Kekerasan terhadap jurnalis yang dilakukan kepolisian kerap berulang. Aksi #ReformasiDikorupsi pun aparat mengganyang wartawan yang meliput. Namun hingga hari ini perkara itu tidak rampung meski AJI Jakarta dan LBH Pers telah melaporkan kasus itu ke polisi.

Sanksi etik Polri tak cukup untuk menghukum para terduga kekerasan. Oktober tahun 2019, AJI Jakarta dan LBH Pers telah melaporkan 4 kasus kekerasan (2 laporan pidana dan 2 di Propam), namun tak satupun yang berakhir di meja pengadilan.

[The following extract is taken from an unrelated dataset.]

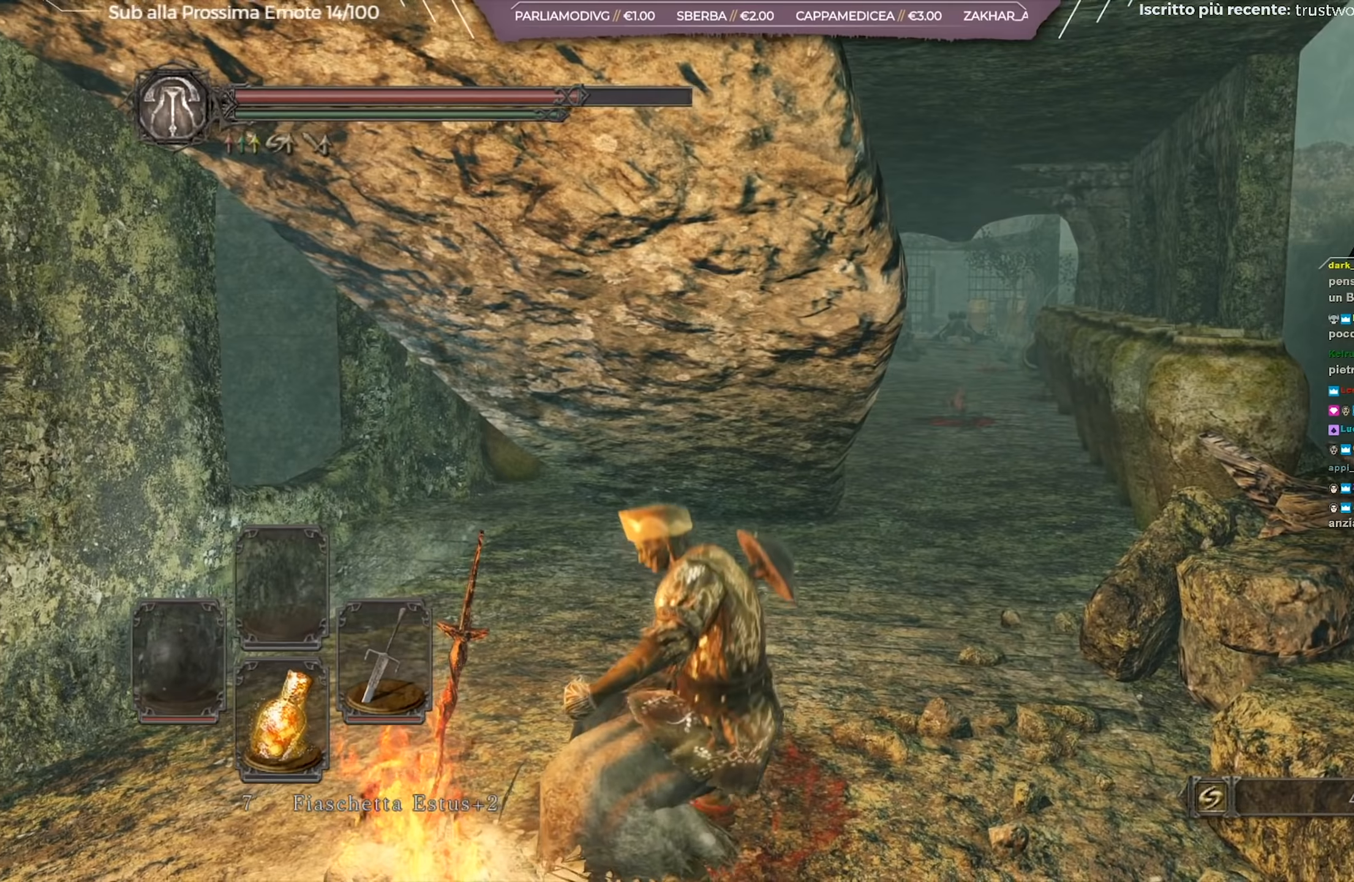
{"buttons": ["B"], "left_stick": "up-right", "right_stick": "center", "events": []}
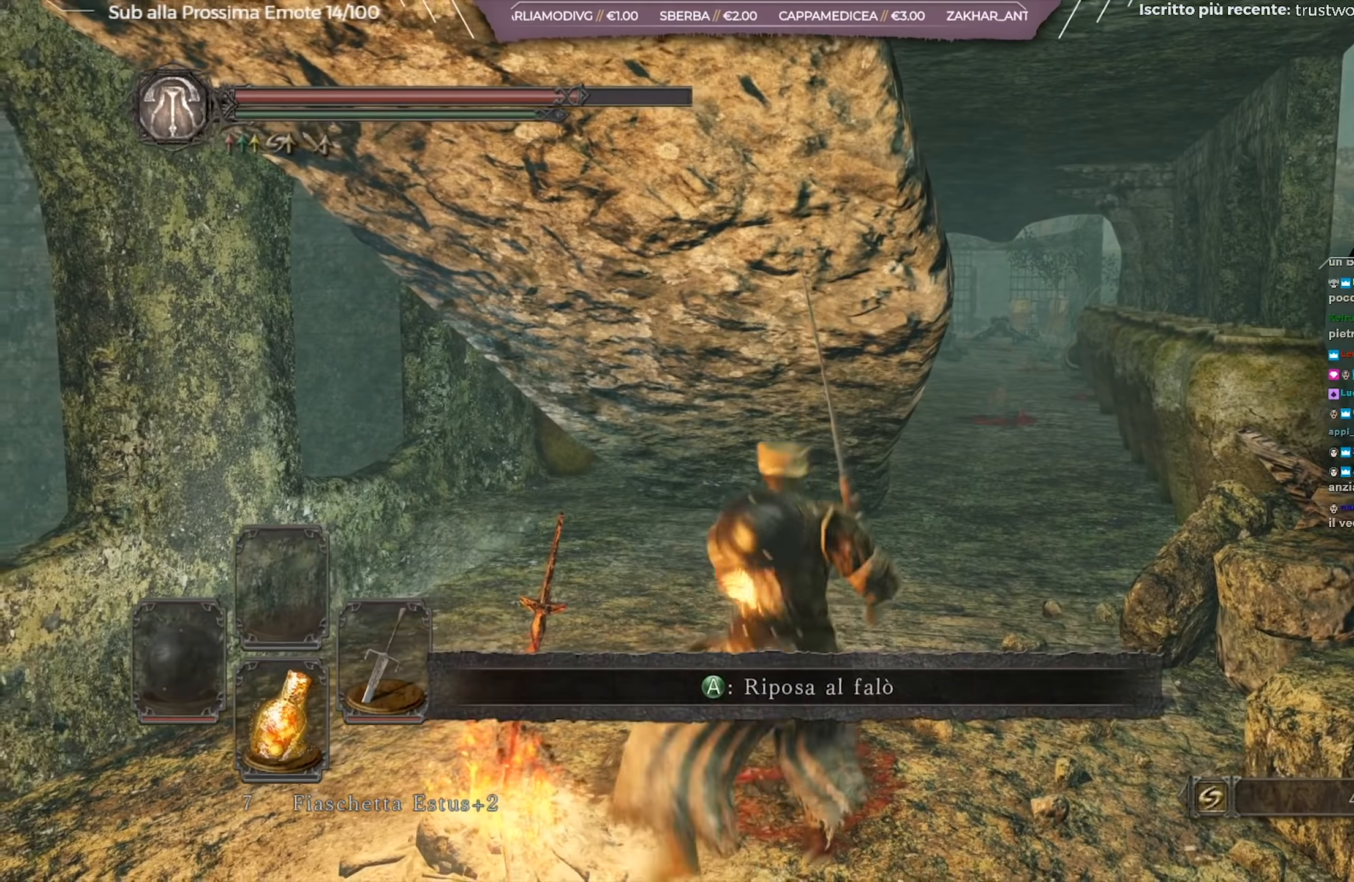
{"buttons": ["B"], "left_stick": "up", "right_stick": "center", "events": [[367, "left_stick", "up"]]}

Meski wartawan telah melengkapkan diri dengan atribut pers dan identitas pembeda di lokasi demonstrasi, tetap saja jadi sasaran amuk polisi. Dalih polisi ‘kartu pers wartawan tak kelihatan’, maupun rencana penggunaan Pita Merah-Putih yang pernah diusulkan Polri sebagai pembeda, hingga kini tak terealisasi.

Berdasar peristiwa-peristiwa tersebut, AJI Jakarta dan LBH Pers meminta Polri wajib mengusut tuntas kasus kekerasan yang dilakukan personel kepolisian terhadap jurnalis dalam peliputan unjuk rasa tolak UU Cipta Kerja; serta menindaklanjuti pelaporan kasus serupa yang pernah dibuat di tahun-tahun sebelumnya, dan mengimbau pimpinan redaksi ikut memberikan pendampingan hukum kepada jurnalisnya yang menjadi korban kekerasan aparat sebagai bentuk pertanggungjawaban.

“Kami juga mengimbau para jurnalis korban kekerasan pun intimidasi aparat agar berani melaporkan kasusnya, serta memperkuat solidaritas sesama jurnalis, dan mendesak Kapolri membebaskan jurnalis dan jurnalis pers mahasiswa yang ditahan,” demikian pernyataan sikap AJI Jakarta dan LBH Pers.